§ **EXERCISE DIRECTIONS**
Restate, exactly as written, the entries below from the line that holds "left eye: (134, 176)" through the line that holds "right knee: (16, 279)". Pictures are not part of the copy.
[[ SOURCE MATERIAL open ]]
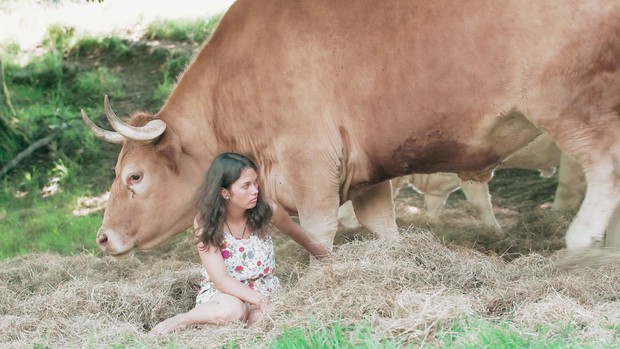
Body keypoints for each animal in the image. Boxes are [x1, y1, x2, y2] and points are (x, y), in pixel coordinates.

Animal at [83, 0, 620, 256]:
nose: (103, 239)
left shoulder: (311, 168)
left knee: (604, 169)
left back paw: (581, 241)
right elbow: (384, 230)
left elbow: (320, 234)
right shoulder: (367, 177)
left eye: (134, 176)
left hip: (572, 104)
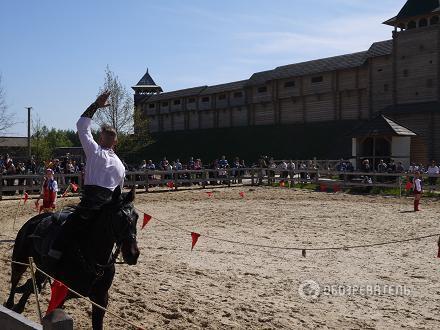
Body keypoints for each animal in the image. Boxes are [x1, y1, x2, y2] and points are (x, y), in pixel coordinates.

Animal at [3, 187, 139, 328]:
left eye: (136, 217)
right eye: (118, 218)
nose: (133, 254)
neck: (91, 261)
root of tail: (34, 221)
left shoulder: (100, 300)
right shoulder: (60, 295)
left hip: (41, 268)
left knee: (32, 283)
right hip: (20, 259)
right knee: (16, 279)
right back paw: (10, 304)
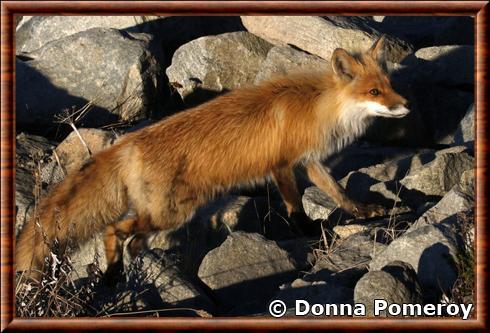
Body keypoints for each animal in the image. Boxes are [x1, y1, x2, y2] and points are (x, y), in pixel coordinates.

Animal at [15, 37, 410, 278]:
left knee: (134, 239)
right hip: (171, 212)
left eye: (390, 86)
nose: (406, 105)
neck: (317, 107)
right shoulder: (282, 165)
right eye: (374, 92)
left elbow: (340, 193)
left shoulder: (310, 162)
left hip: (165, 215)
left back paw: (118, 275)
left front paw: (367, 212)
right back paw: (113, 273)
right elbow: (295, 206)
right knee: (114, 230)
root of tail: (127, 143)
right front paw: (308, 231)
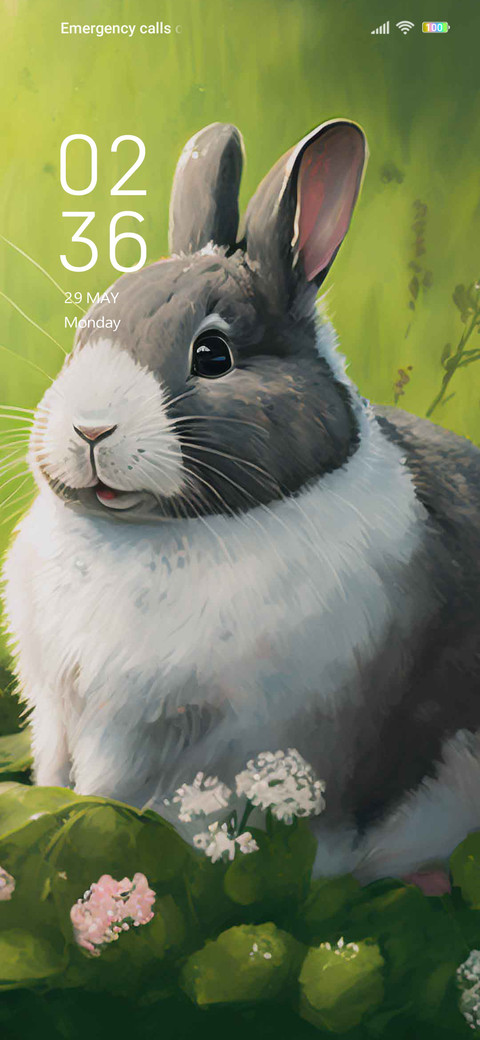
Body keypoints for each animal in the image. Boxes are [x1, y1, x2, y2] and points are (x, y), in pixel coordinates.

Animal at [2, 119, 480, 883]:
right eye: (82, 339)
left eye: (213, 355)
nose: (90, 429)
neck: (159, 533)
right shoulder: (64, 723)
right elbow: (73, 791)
[[ SOURCE MATERIAL closed ]]
§ **WORKED SOLUTION**
left eye: (134, 176)
left hip: (572, 104)
Body keypoints for each animal in the image. Boxes are [x1, y1, x2, y2] and points are (x, y), in pixel coordinates.

Animal at [3, 187, 139, 328]:
left eye: (136, 217)
right eye: (118, 218)
nose: (133, 254)
neck: (91, 261)
root of tail: (34, 221)
left shoulder: (100, 300)
right shoulder: (60, 295)
left hip: (41, 268)
left knee: (32, 283)
right hip: (20, 259)
right knee: (16, 279)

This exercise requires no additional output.